- Compito 1
Nell'articolo sulla dichiarazione contro la legalizzazione delle droghe, in quale città e in quale giorno è stato firmato il documento?
- Compito 2
Prosegui l'articolo sulla dichiarazione contro la legalizzazione delle droghe, riprendendo subito dopo la sua ultima frase.

- Brano fornito
+ + + +
Usa, Russia, Gran Bretagna, Svezia e Italia, uniti contro la legalizzazione delle droghe, hanno posto un no in un documento firmato il 22 maggio scorso a Stoccolma. È quanto riporta, in una nota, il Dipartimento delle Politiche antidroga della Presidenza del Consiglio dei Ministri. Rafforzare gli sforzi per proteggere i bambini e i giovani dalla droga, prevenirne l'uso, interrompere il ciclo della dipendenza da droghe attraverso l'offerta di una varietà di trattamento e servizi sanitari a coloro che soffrono di disturbi da uso di sostanze stupefacenti mirando ad un recupero completo, interrompere il traffico e la produzione di droga e promuovere mezzi di sostentamento alternativi nelle aree di coltivazione illegale. Questi tra i principali punti contenuti nella “dichiarazione per una politica bilanciata e umana contro la droga”.
La dichiarazione - che ha visto come primi firmatari l'Italia, rappresentata da Giovanni Serpelloni capo del DPA, la cui delega è affidata al Ministro per la Cooperazione Internazionale e l'Integrazione Andrea Riccardi (foto), la Svezia rappresentata dal Ministro per i Minori e gli Anziani del Ministero della Salute e degli Affari Sociali svedese Maria Larsson, la federazione Russa, con Viktor P. Ivanov, direttore del Servizio Federale per il controllo del traffico degli stupefacenti, gli Stati Uniti con Gil Kerlikowske, direttore del Dipartimento Antidroga della Casa Bianca e il Regno Unito, nella persona di Gus Jaspert, vicedirettore del Ministero dell'Interno - è stata anche presentata dalla Svezia, conclude la nota, presso il Gruppo Orizzontale droga a Bruxelles nella sede del Consiglio dell'Unione Europea.
La dichiarazione, però, oltre a non fare nessuna differenziazione sulla tipologia di droghe, accorpando in tal modo sostanze definite come droghe leggere, come la cannabis, a sostanze che, in quanto droghe pesanti, possono avere un effetto devastante sul consumatore finale, non tiene minimamente conto, tra l’altro, dello scopo terapeutico che alcune droghe hanno per il trattamento di alcune malattie, come la sclerosi multipla.
+ + + +
- Materiale fornito
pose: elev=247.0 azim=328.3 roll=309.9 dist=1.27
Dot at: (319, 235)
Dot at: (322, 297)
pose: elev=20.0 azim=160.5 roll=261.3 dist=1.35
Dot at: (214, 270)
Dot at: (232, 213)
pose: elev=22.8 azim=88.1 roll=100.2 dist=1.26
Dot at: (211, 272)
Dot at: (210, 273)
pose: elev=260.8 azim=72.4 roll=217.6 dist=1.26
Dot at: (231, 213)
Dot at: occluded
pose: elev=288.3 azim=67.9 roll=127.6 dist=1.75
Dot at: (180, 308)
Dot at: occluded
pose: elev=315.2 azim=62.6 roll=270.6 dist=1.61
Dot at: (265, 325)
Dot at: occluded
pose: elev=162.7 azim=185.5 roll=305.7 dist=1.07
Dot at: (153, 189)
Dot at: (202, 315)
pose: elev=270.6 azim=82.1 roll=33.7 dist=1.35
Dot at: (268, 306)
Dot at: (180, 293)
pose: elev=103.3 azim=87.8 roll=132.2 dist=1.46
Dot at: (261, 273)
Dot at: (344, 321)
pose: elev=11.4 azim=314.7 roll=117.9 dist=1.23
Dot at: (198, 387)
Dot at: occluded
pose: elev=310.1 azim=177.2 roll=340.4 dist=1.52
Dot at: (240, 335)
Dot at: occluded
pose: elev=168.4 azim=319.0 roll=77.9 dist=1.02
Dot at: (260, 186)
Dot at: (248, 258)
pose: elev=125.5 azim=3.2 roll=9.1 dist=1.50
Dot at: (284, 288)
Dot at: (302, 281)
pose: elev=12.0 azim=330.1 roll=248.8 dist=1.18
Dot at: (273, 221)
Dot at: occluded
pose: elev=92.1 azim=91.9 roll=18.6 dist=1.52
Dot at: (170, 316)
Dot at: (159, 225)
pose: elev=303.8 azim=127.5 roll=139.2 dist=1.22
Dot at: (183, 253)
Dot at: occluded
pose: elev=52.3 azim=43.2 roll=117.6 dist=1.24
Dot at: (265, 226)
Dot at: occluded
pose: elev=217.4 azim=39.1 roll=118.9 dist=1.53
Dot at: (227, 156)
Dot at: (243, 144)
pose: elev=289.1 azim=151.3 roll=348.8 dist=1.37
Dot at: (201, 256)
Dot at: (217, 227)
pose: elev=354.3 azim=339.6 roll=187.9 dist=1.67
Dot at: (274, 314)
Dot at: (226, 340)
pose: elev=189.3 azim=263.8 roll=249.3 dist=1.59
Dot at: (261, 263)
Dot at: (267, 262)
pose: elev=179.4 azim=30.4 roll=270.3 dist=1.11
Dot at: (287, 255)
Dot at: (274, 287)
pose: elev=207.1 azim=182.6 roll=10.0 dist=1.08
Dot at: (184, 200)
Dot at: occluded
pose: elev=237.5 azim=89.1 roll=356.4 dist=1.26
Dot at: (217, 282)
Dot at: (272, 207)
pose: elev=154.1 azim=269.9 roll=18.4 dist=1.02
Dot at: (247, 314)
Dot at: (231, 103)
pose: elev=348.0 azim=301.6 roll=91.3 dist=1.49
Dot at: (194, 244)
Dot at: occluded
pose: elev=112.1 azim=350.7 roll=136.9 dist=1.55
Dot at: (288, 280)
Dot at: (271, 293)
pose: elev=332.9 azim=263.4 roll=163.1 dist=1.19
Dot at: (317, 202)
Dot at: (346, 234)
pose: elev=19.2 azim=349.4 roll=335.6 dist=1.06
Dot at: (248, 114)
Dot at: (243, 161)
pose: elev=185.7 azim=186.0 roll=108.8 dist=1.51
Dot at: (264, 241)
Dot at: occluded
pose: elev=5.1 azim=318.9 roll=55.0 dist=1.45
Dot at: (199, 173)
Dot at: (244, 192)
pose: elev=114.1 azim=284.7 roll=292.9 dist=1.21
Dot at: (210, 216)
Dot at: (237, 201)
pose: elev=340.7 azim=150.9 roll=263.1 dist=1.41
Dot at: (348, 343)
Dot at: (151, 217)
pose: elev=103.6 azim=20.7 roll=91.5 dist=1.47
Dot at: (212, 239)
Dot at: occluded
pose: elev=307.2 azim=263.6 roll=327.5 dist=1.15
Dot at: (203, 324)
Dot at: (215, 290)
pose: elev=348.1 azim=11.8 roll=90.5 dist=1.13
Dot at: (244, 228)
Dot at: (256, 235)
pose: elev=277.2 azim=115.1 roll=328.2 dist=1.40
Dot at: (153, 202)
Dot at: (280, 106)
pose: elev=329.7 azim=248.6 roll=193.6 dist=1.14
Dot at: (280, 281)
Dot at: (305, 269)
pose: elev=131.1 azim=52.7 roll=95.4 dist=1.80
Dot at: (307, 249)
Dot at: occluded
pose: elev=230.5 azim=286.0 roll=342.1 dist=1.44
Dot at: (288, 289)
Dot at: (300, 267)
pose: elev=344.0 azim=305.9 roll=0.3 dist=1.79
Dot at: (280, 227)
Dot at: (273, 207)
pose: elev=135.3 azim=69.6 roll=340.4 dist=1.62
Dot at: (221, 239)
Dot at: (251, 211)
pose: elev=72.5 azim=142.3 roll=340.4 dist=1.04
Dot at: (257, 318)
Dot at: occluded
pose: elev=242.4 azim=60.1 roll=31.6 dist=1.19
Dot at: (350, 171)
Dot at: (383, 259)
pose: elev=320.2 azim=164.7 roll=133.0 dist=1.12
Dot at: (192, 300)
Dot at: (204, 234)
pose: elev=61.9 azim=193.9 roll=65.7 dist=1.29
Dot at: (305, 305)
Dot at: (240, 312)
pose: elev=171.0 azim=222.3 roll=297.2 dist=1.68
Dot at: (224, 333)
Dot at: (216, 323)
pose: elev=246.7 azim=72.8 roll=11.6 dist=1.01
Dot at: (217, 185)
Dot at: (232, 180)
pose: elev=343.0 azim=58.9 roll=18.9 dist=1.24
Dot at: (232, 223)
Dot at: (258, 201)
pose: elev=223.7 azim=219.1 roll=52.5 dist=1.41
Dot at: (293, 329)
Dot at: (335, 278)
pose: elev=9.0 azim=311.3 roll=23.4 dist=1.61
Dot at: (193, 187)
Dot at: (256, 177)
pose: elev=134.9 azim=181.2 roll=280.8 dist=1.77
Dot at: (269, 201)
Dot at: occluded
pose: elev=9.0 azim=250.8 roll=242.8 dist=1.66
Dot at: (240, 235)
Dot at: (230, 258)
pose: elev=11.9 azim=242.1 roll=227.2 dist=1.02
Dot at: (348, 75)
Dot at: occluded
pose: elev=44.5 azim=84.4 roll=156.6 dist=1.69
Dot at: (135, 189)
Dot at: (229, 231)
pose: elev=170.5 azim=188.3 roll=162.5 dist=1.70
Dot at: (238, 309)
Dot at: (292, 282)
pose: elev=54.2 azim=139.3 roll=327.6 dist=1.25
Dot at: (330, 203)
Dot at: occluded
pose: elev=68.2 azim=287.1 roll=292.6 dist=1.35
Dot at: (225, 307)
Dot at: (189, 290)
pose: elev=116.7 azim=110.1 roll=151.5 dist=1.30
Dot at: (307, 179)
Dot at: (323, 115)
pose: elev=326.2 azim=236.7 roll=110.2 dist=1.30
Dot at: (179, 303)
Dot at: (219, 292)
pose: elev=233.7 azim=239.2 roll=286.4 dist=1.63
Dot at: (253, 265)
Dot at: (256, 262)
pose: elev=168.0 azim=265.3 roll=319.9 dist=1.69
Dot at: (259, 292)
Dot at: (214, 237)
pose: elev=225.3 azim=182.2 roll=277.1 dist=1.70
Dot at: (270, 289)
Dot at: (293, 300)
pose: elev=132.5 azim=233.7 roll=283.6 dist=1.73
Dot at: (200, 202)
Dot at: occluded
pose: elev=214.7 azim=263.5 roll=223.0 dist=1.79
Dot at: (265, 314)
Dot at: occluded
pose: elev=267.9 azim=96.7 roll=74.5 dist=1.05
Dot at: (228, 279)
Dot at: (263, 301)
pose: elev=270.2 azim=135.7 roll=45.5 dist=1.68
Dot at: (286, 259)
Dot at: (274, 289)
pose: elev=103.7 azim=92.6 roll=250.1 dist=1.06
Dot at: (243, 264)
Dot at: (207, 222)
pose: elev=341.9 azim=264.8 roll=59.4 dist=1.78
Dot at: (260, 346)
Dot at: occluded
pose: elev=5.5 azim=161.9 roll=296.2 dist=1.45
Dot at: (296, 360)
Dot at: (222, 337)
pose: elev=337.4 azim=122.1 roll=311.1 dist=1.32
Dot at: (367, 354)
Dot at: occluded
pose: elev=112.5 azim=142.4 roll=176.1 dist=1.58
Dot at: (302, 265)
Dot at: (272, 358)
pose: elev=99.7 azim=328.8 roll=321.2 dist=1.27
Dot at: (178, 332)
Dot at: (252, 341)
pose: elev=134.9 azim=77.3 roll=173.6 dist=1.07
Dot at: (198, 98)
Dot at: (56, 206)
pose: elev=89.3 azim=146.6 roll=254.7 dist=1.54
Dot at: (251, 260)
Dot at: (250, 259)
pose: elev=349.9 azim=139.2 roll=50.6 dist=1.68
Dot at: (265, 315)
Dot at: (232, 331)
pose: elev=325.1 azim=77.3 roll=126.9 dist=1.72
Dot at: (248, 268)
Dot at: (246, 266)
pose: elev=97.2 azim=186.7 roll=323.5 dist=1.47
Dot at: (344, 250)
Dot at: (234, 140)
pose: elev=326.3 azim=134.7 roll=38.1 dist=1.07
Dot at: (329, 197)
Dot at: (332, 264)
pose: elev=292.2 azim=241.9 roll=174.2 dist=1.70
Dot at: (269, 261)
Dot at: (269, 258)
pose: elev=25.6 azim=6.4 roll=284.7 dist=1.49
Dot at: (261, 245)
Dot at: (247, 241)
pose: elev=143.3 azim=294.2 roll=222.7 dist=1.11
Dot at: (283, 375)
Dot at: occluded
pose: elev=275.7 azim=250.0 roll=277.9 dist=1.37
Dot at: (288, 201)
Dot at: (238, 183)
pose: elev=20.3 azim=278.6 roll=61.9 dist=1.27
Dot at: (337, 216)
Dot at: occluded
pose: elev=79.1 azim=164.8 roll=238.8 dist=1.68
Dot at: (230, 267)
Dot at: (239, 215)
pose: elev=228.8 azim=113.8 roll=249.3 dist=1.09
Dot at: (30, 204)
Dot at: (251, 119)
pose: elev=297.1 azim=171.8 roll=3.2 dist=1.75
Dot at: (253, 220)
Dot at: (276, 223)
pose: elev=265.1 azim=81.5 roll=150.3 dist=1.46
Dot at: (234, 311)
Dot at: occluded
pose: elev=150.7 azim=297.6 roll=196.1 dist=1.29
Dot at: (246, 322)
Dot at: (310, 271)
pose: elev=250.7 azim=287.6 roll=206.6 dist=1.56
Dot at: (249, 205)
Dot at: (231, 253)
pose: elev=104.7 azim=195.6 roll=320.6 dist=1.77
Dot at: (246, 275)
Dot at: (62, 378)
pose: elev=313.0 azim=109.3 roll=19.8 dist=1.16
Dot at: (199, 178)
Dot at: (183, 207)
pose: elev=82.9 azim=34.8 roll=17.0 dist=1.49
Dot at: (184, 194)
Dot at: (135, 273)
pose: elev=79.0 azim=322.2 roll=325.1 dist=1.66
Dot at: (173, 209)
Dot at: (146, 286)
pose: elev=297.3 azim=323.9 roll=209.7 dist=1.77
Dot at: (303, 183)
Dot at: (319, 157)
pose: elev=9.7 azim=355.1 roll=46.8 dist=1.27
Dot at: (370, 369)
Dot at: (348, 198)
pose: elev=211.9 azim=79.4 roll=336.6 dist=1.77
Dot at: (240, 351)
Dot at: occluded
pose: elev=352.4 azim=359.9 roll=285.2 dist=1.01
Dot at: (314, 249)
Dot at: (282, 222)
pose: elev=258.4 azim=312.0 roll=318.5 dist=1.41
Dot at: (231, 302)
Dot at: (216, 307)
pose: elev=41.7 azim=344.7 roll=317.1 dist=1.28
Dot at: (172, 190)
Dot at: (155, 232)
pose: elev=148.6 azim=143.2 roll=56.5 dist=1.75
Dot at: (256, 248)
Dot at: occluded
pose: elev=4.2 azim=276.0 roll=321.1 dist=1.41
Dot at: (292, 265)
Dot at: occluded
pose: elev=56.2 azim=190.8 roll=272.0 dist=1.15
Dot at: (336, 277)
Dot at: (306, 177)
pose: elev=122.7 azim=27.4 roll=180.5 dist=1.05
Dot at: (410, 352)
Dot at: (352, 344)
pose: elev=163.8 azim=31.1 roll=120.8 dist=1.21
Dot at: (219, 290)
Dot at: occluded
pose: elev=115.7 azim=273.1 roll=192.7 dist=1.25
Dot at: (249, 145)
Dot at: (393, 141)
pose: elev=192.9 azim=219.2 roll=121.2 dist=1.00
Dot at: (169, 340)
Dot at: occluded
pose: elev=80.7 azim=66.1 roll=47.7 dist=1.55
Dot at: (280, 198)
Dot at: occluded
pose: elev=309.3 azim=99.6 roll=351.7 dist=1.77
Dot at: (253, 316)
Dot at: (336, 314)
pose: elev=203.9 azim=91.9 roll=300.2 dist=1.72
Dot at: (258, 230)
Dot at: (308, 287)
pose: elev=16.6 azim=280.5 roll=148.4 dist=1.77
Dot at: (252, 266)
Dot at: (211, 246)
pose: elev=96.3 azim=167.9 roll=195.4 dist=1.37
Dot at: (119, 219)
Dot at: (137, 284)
+ + + +
- Risultato finale 1
A Stoccolma, il 22 maggio.

- Risultato finale 2
Dal 1995 ad oggi, la possibilità di un confronto pragmatico ed equilibrato in Parlamento è stata resa vana dall’ostruzionismo manifestato dalle posizioni più estreme e proibizionistiche, seppure nel Paese il tema della legalizzazione dei derivati della cannabis indica che abbia acquisito consensi sempre più vasti.
Al di là di una impostazione ideologica, importanti riflessioni scientifiche e proposte concrete, hanno posto l’accento sulle esperienze e sulle scelte compiute in questi anni in Europa, sia sotto il profilo legislativo, sia in fase sperimentale. Nel corso degli anni Novanta non pochi sono stati i progressi compiuti dal dibattito nella società italiana e negli orientamenti dell’opinione pubblica.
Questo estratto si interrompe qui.